The path I take on my daily walk goes past a neighbor’s desert garden of cactus and rocks. This spring I watched four stinging nettles as they inched their way up through a group of tightly packed barrel cactus. The nettles were no match for the cactus. Trying to avoid the cactus needles, the stems of the nettles became bent and distorted. I’ll have to admit that I loved watching the thistles get a dose of their own medicine before they withered and died. Too bad Christians aren’t as tightly packed together as the barrel cactus – the thorns of the world wouldn’t stand a chance.

1 comment:

Anonymous said...

Gail;
-----I always thought of cactus needles as being a defense against animals and insects. I never realized they could be effective against other plants. And as I read your blog, I began to wonder what it was about their way of growing that they could pack together so tightly without the needles having the same detrimental effect upon each other. Maybe it is some sort of recognition they have for their own kind. I know plants do communicate with each other by the release of chemicals (for a tree to get from the tree next door a “Howdy” back to its “Good morning,” it would have to wait for the wind to shift.) So maybe there is some chemical awareness or something that says, “Hey, ease up on the needles over here, Pal, and I will keep you company.”
-----All of us who belong to the Lord have been given a marker by which we are able to discern each other. The Holy Spirit produces its fruit with a distinctive quality in the heart of the humble Christian. The smell and the taste are sweet and right. But being humble is hard to do. We get going so fast and hard on what we are sure the Lord wants in our life, and we get so excited when we see Him producing some benefit through us, that we forget His relationship with us is individual and personal. We start to slip from humility to arrogance as we begin to think that what He is doing in our life is what He wants to be doing in everyone else’s life as well.
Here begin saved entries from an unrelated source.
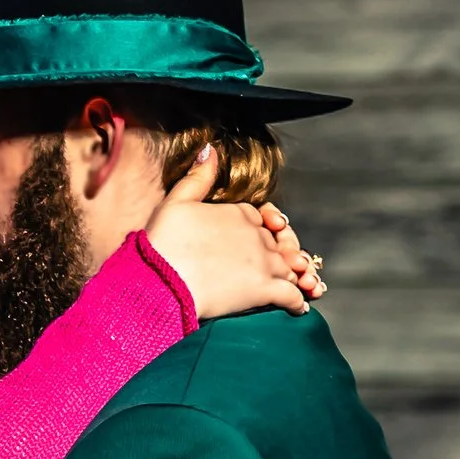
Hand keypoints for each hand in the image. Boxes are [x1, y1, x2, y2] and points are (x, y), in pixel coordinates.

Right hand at [149, 145, 325, 319]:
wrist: (162, 279)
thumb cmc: (163, 242)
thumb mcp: (176, 201)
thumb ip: (198, 177)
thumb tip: (210, 149)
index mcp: (240, 213)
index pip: (261, 219)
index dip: (265, 229)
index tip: (266, 237)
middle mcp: (257, 235)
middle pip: (277, 245)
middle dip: (282, 255)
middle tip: (287, 267)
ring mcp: (264, 263)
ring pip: (288, 269)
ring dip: (295, 278)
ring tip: (297, 287)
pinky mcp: (265, 290)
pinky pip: (291, 296)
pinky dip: (297, 302)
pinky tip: (297, 309)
So the fruit He tries to grow in us for the feeding of those close by begins to take on a flavor and smell a bit too much like the individual, and a bit too less like the Lord.
-----They say about the fox that he can not smell his own den. It is usually in reference to the fact that the other fox can smell his neighbor’s den. Although we smell pretty good to ourselves, it is only because of our individuality. I assure you, we do not smell that good to others. So, let me venture a guess about why maybe we Christians do not pack together tightly enough to overcome the local growths of thistles and nettles. Maybe we are getting too much of our own chemistry mixed into the fruit the Spirit grows in us. Maybe the flavor has taken on a pungent quality by the presence of arrogance. With a bit more humility, the flavor of the fruit might return to sweet, and the neighbors might scoot a little closer.